* Page segmentation data:
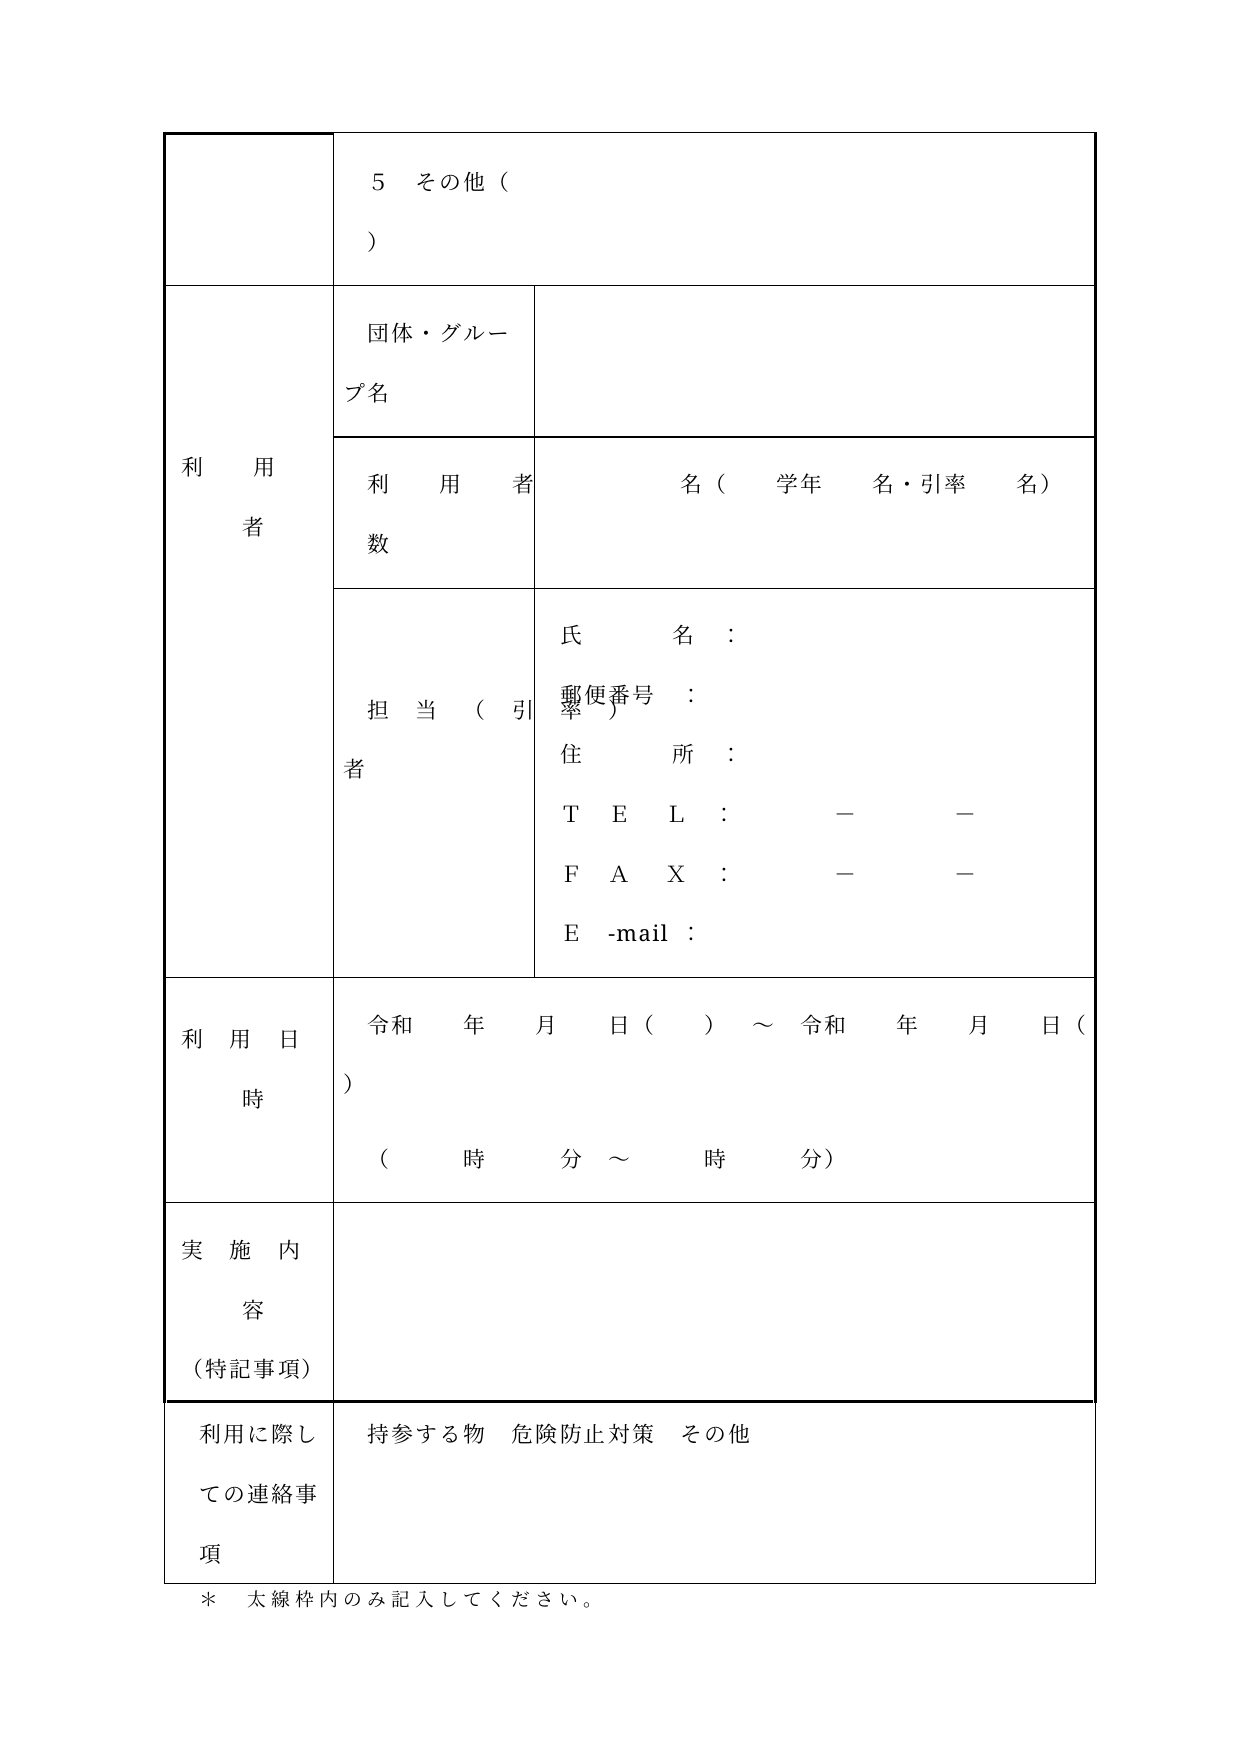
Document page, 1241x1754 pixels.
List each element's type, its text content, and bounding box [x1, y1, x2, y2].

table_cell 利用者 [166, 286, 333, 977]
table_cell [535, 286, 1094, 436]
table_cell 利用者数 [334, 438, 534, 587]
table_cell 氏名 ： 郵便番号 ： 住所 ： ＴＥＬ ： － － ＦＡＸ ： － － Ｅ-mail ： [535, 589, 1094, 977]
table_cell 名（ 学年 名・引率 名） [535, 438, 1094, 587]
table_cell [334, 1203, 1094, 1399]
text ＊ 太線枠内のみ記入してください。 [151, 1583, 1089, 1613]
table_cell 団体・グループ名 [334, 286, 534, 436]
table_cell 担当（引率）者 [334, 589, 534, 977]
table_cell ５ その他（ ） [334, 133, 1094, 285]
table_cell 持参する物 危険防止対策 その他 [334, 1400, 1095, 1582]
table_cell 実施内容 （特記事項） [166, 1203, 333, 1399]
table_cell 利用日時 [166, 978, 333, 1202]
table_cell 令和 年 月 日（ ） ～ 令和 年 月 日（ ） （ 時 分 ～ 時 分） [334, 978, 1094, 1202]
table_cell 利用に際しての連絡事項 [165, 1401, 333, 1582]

* PROBLEM TO WORK ON: Beginning with the line that has "List each element's", set down each line through the last one above, exactly, and nothing else.

* EXERCISE SOLUTION:
List each element's type, its text content, and bounding box [x1, y1, x2, y2].

table_cell 利用者 [166, 286, 333, 977]
table_cell [535, 286, 1094, 436]
table_cell 利用者数 [334, 438, 534, 587]
table_cell 氏名 ： 郵便番号 ： 住所 ： ＴＥＬ ： － － ＦＡＸ ： － － Ｅ-mail ： [535, 589, 1094, 977]
table_cell 名（ 学年 名・引率 名） [535, 438, 1094, 587]
table_cell [334, 1203, 1094, 1399]
text ＊ 太線枠内のみ記入してください。 [151, 1583, 1089, 1613]
table_cell 団体・グループ名 [334, 286, 534, 436]
table_cell 担当（引率）者 [334, 589, 534, 977]
table_cell ５ その他（ ） [334, 133, 1094, 285]
table_cell 持参する物 危険防止対策 その他 [334, 1400, 1095, 1582]
table_cell 実施内容 （特記事項） [166, 1203, 333, 1399]
table_cell 利用日時 [166, 978, 333, 1202]
table_cell 令和 年 月 日（ ） ～ 令和 年 月 日（ ） （ 時 分 ～ 時 分） [334, 978, 1094, 1202]
table_cell 利用に際しての連絡事項 [165, 1401, 333, 1582]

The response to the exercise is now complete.